[Task] Which lines in the data below contain the word "Figure"? Copy each of them.

[Records supplied]
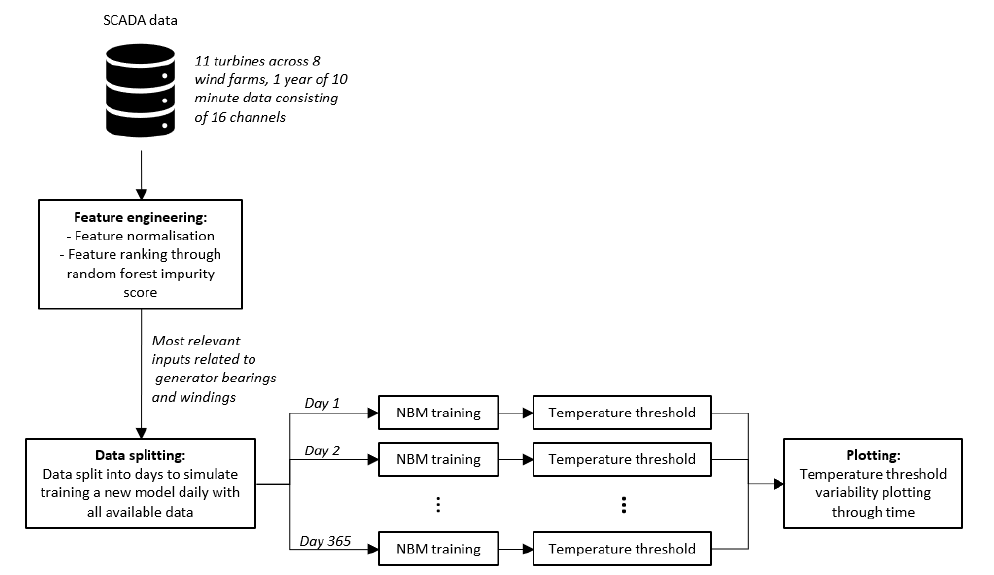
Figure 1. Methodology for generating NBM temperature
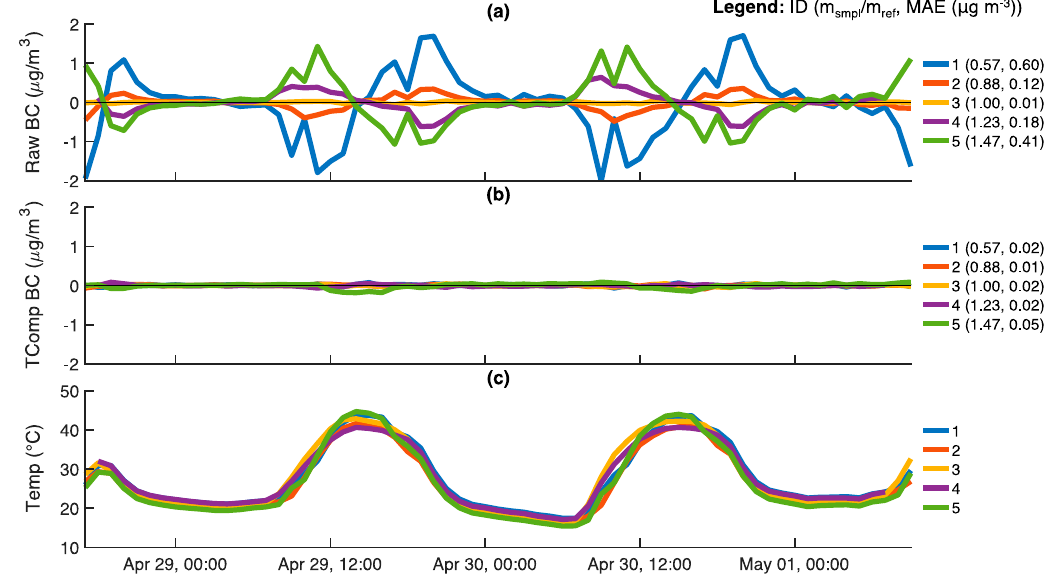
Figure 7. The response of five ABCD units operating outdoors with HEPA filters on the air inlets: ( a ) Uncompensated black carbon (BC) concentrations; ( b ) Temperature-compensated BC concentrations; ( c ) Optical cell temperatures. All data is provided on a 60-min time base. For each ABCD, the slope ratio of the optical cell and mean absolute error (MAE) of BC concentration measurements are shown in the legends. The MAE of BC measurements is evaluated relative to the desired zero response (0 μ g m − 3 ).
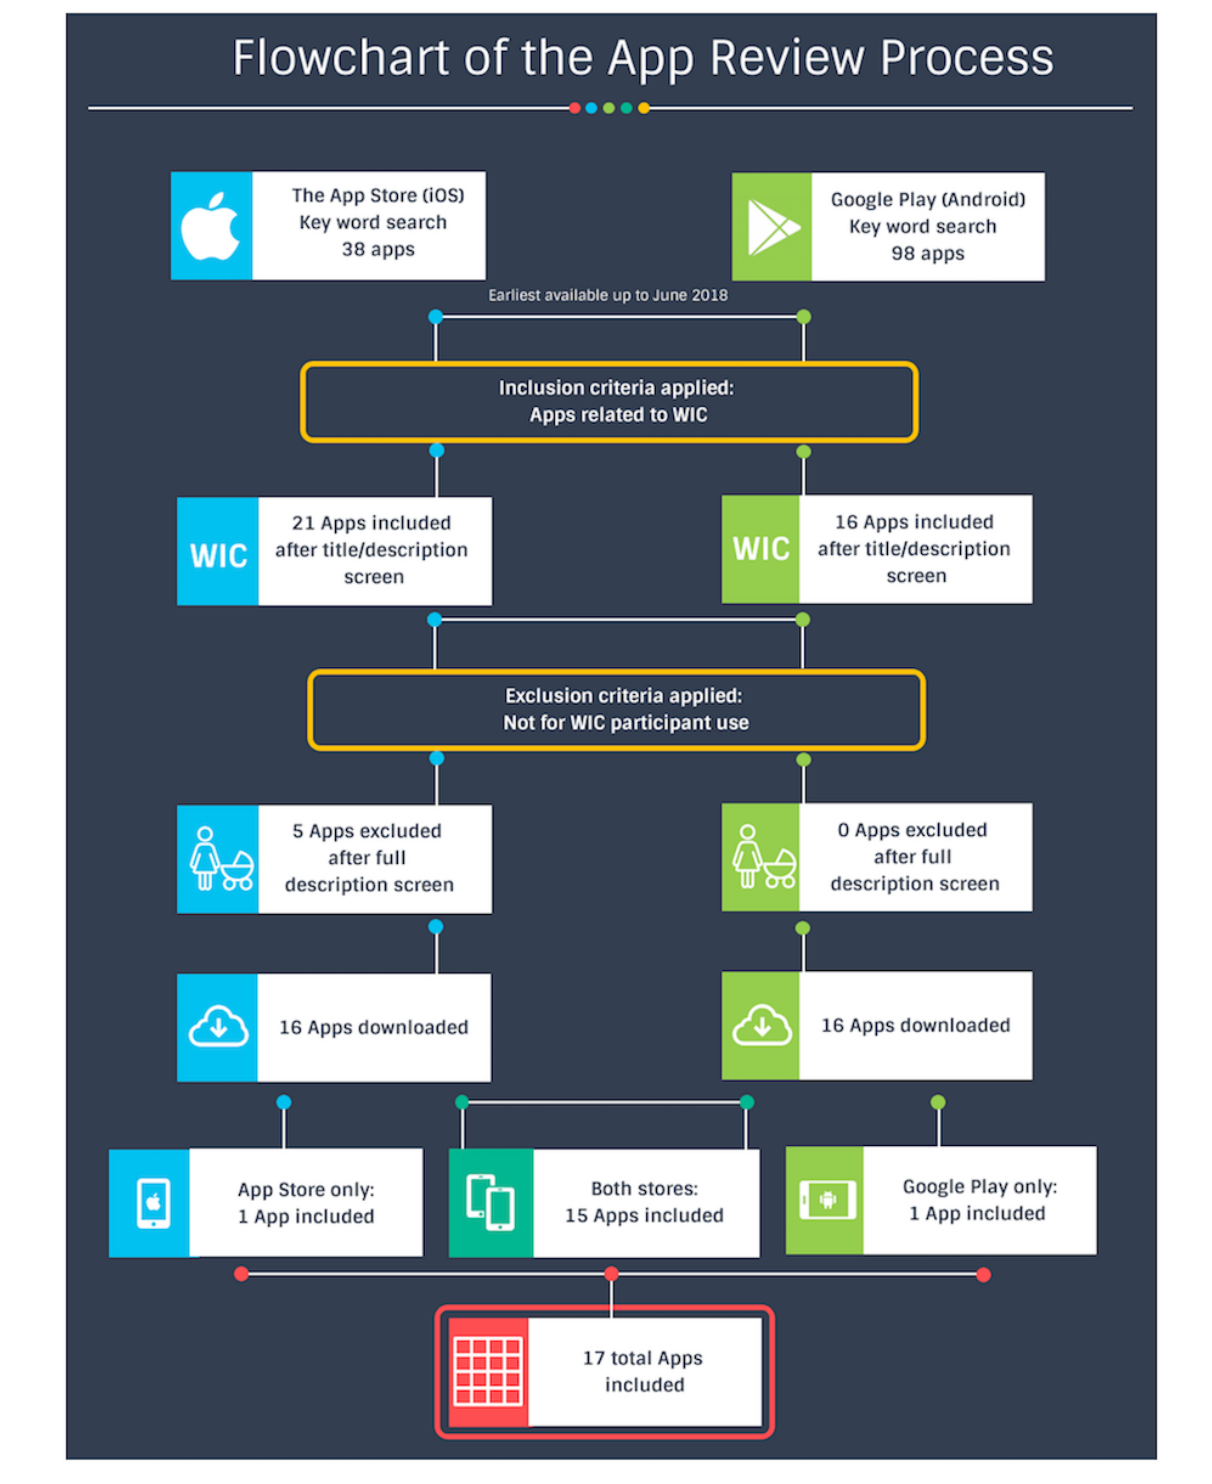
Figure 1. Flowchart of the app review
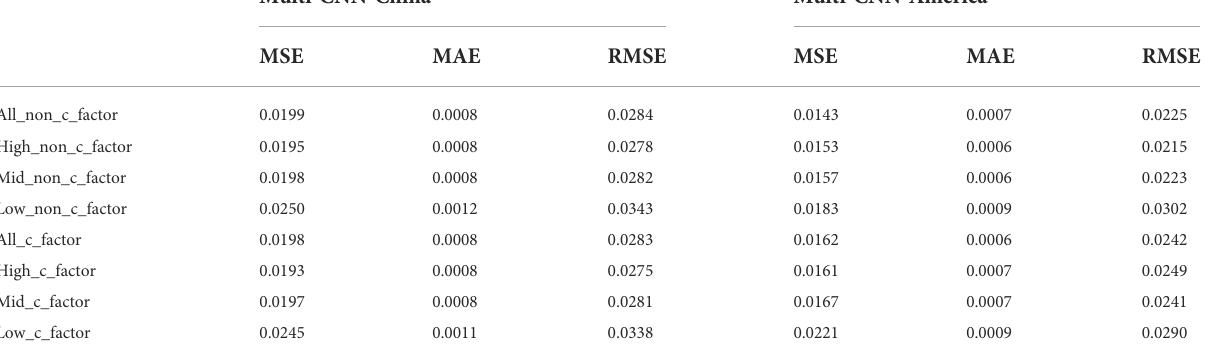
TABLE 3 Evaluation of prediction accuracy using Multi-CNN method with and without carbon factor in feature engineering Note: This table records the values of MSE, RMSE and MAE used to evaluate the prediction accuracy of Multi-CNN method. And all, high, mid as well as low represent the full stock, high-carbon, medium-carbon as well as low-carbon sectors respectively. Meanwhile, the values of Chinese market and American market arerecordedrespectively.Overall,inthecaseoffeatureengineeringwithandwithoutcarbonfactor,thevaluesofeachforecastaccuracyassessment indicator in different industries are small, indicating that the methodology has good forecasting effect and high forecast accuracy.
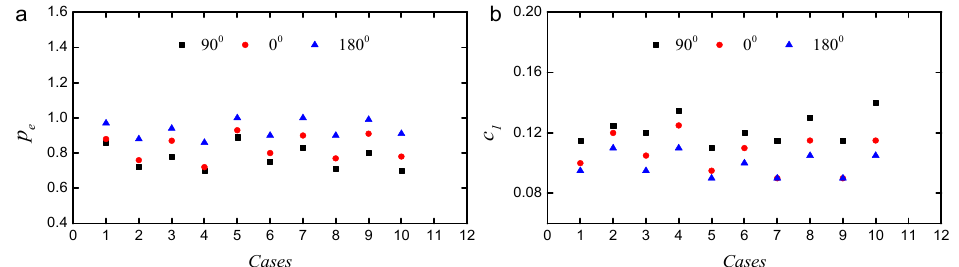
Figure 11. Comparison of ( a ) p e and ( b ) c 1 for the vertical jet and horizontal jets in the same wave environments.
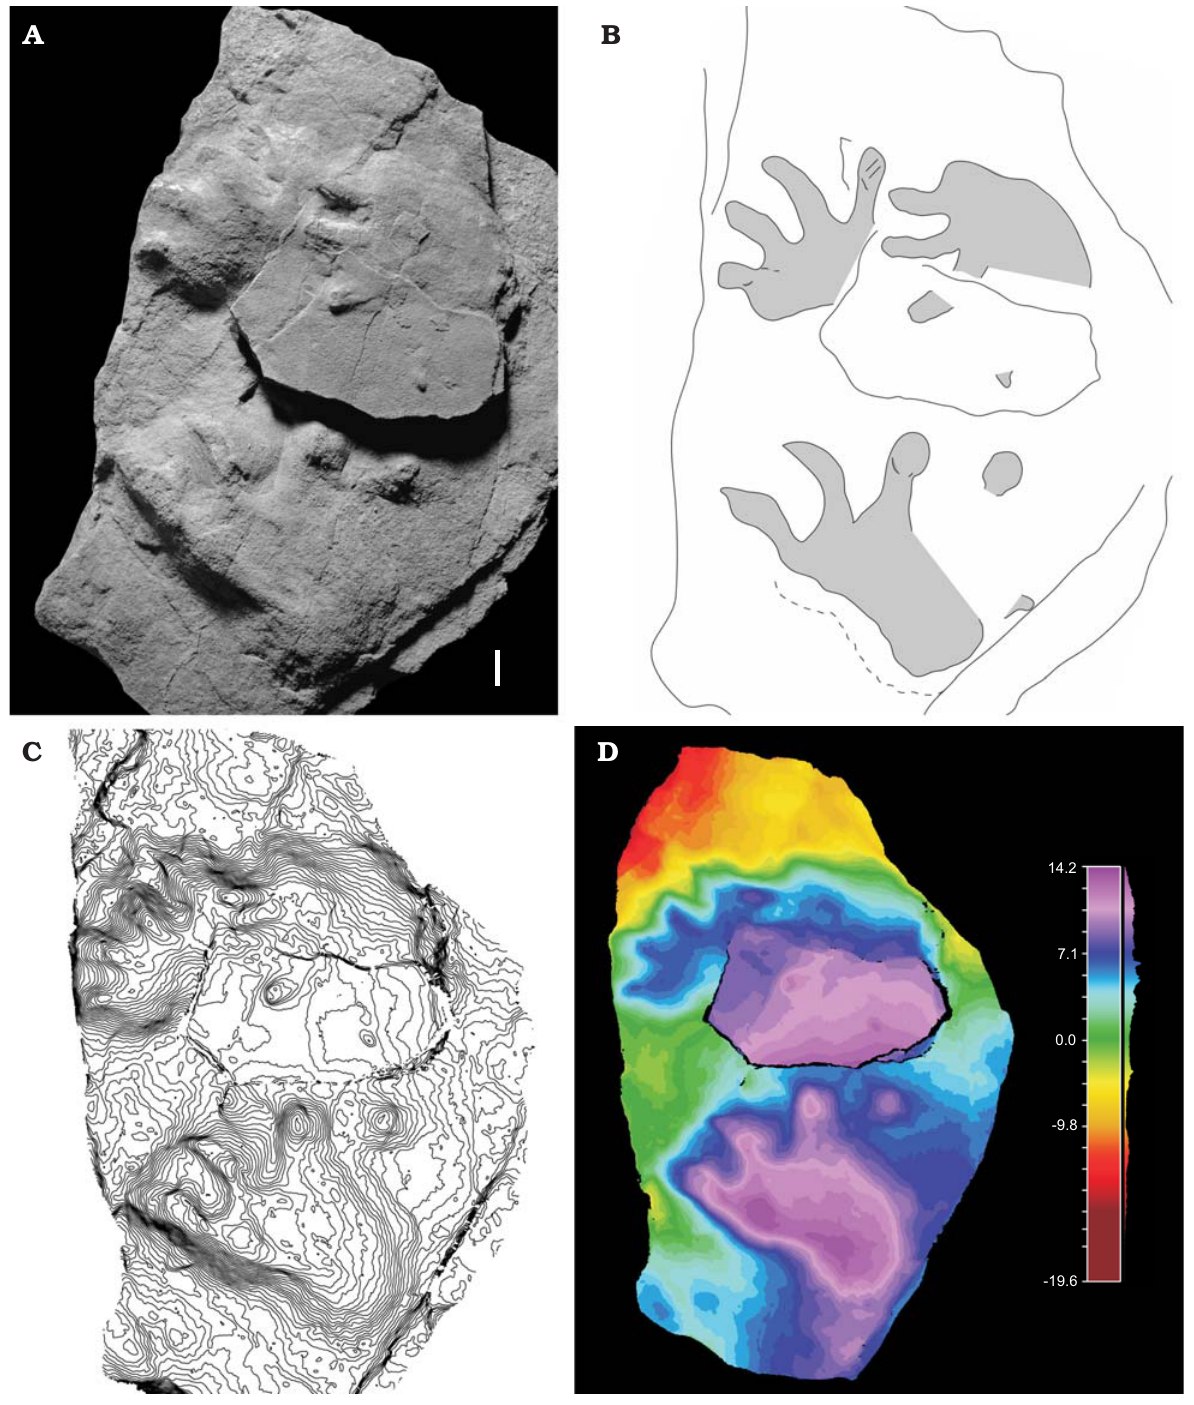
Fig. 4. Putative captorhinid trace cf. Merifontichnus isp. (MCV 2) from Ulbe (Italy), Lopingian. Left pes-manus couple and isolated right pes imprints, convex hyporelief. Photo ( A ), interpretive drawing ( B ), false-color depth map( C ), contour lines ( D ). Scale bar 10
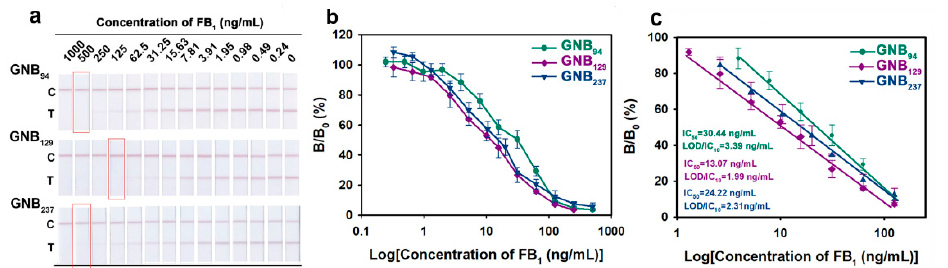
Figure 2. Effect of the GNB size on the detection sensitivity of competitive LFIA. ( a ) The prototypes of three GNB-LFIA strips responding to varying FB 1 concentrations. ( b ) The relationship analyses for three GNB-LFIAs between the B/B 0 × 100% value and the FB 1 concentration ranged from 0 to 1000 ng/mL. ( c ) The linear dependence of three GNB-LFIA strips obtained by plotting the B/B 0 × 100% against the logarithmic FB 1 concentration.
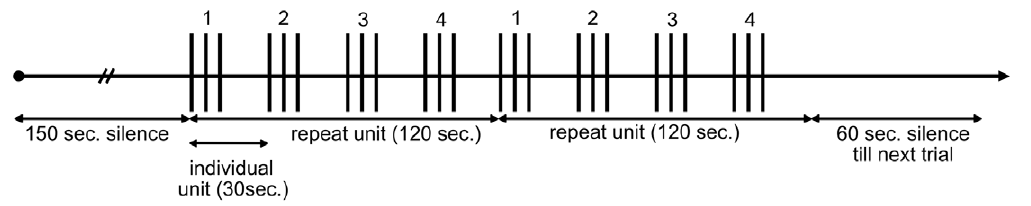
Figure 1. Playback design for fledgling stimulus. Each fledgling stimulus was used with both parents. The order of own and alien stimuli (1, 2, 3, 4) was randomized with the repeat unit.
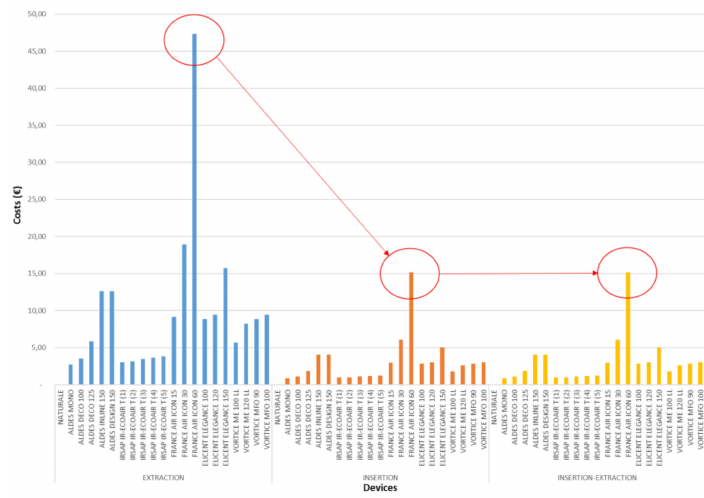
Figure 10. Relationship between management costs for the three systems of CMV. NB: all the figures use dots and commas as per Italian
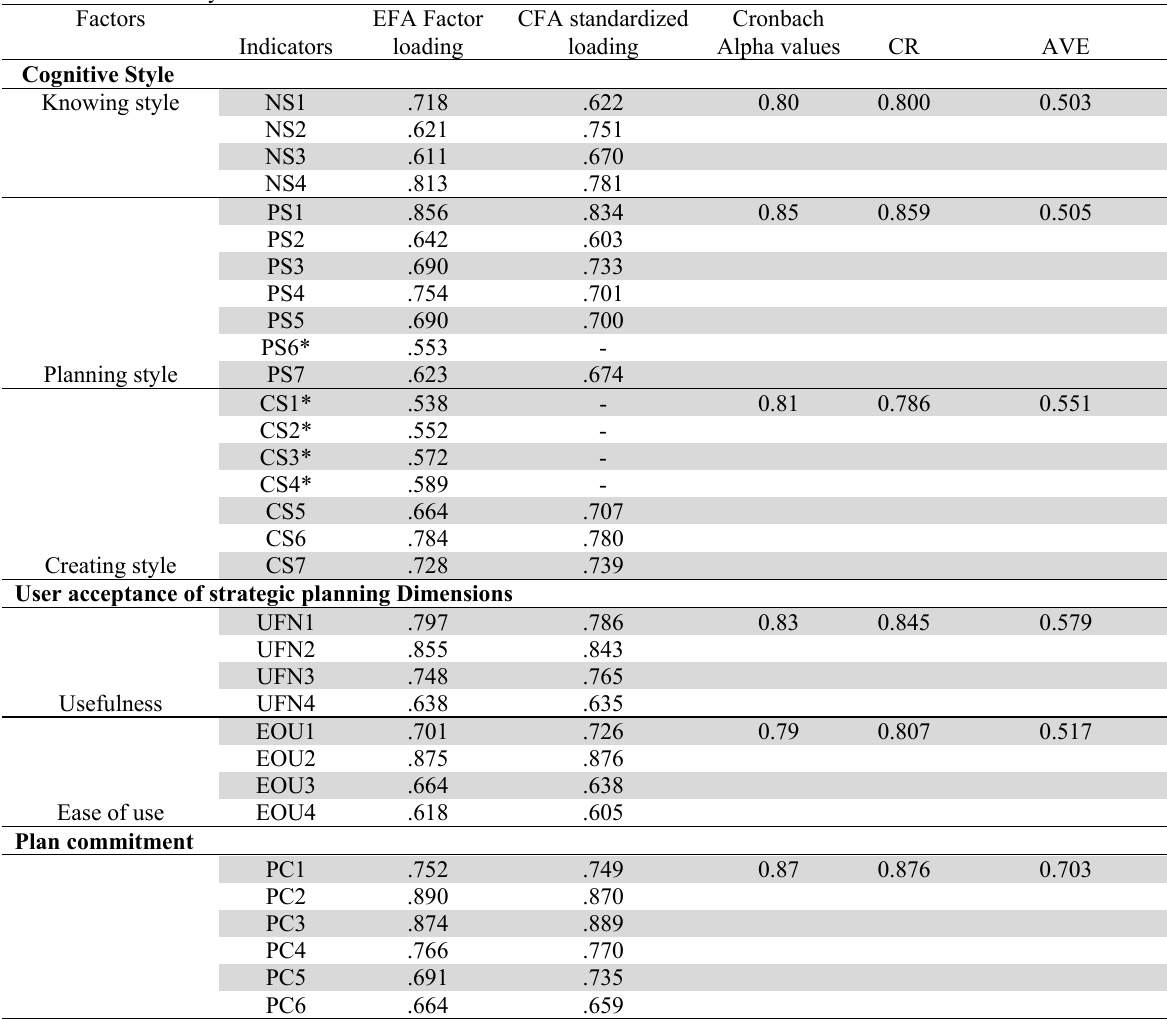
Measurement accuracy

[Task output]
Figure 1. Methodology for generating NBM temperature
Figure 7. The response of five ABCD units operating outdoors with HEPA filters on the air inlets: ( a ) Uncompensated black carbon (BC) concentrations; ( b ) Temperature-compensated BC concentrations; ( c ) Optical cell temperatures. All data is provided on a 60-min time base. For each ABCD, the slope ratio of the optical cell and mean absolute error (MAE) of BC concentration measurements are shown in the legends. The MAE of BC measurements is evaluated relative to the desired zero response (0 μ g m − 3 ).
Figure 1. Flowchart of the app review
Figure 11. Comparison of ( a ) p e and ( b ) c 1 for the vertical jet and horizontal jets in the same wave environments.
Figure 2. Effect of the GNB size on the detection sensitivity of competitive LFIA. ( a ) The prototypes of three GNB-LFIA strips responding to varying FB 1 concentrations. ( b ) The relationship analyses for three GNB-LFIAs between the B/B 0 × 100% value and the FB 1 concentration ranged from 0 to 1000 ng/mL. ( c ) The linear dependence of three GNB-LFIA strips obtained by plotting the B/B 0 × 100% against the logarithmic FB 1 concentration.
Figure 1. Playback design for fledgling stimulus. Each fledgling stimulus was used with both parents. The order of own and alien stimuli (1, 2, 3, 4) was randomized with the repeat unit.
Figure 10. Relationship between management costs for the three systems of CMV. NB: all the figures use dots and commas as per Italian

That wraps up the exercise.